The obtained results of cytotoxic tests (Table 5) indicated that fused pyridazine-quinazolinone derivatives 1, 2 and 3 exhibited significant differences in viability (P<0.05) compared to the negative control at 1, 10, 100 μM, 100μM and 10, 100 μM concentrations, respectively. It seems that bromine substitution on the phenyl ring could decrease the cytotoxic effect. In case of fused pyrazol-quinazolinone derivatives, compounds 4 and 5 showed significant differences in viability (P<0.05) compared to the negative control e observed at 10, 100 μM and 100 μM concentrations, respectively. Existence of bromine on the phenyl ring could not improve the cytotoxic effect in these derivatives. All tested compounds with fused pyrolo-quinazolinone structure 6, 7 and 8 exhibited significant differences (P<0.05) in viability in comparison with the negative control at 10, 100 μM concentrations. Among compounds with various substituents at position 3 of the quinazolinone ring, compound 11 showed significant differences (P<0.05) with the negative control at 10, 100 μM concentrations and compounds 16, 17 showed significant differences (P<0.05) in viability at 100 μM concentration. Existence of a chlorine atom at the end of the side chain and bromine on the phenyl ring could probably improve cytotoxic effect of this compound.

Compounds 24 and 25 showed significant differences (P<0.05) as compared with negative control at 10, 100 μM concentrations. In compounds 18, 20 and 23 with open ring structure, compound 23 showed significant differences (P<0.05) in viability relative to negative control at 1, 10, 100 μM concentrations while compounds 20 and 18 exhibited significant differences (P<0.05) at 10, 100 μM concentrations.

CONCLUSION

Amongst a series of new quinazolinone derivatives were previously synthesized in our laboratory, compounds 13 and 15 which displayed a structural similarity, showed different antimicrobial activities because of the differences in substitution on the phenyl ring.
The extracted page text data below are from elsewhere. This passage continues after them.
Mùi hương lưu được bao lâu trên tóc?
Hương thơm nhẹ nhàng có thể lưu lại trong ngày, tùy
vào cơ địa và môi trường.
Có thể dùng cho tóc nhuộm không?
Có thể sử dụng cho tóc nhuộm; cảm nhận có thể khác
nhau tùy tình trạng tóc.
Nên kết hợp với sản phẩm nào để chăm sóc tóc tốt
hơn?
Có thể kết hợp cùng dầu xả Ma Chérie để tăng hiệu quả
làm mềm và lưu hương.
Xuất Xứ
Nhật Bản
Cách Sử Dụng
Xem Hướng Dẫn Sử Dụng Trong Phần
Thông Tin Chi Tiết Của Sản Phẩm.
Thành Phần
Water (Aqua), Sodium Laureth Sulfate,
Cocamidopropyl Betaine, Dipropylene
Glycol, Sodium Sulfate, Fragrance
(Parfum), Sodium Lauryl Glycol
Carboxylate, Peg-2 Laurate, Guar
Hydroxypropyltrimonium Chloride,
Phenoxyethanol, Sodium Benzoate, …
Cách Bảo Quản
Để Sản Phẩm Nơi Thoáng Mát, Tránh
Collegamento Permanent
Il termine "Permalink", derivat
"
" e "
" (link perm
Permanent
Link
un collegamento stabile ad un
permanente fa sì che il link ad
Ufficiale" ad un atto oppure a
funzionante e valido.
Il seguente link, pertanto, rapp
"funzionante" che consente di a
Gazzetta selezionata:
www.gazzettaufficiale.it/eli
Both were good antifugal agents while 15 showed good antibacterial activities against Gram-positive and negative bacteria.

SAR studies indicated that the existence of a chlorine atom on the side chain of the newly synthesized compounds enhanced cytotoxicity. It was also found that the nitro substituted compounds were more cytotoxic than their bromo-containing counterparts.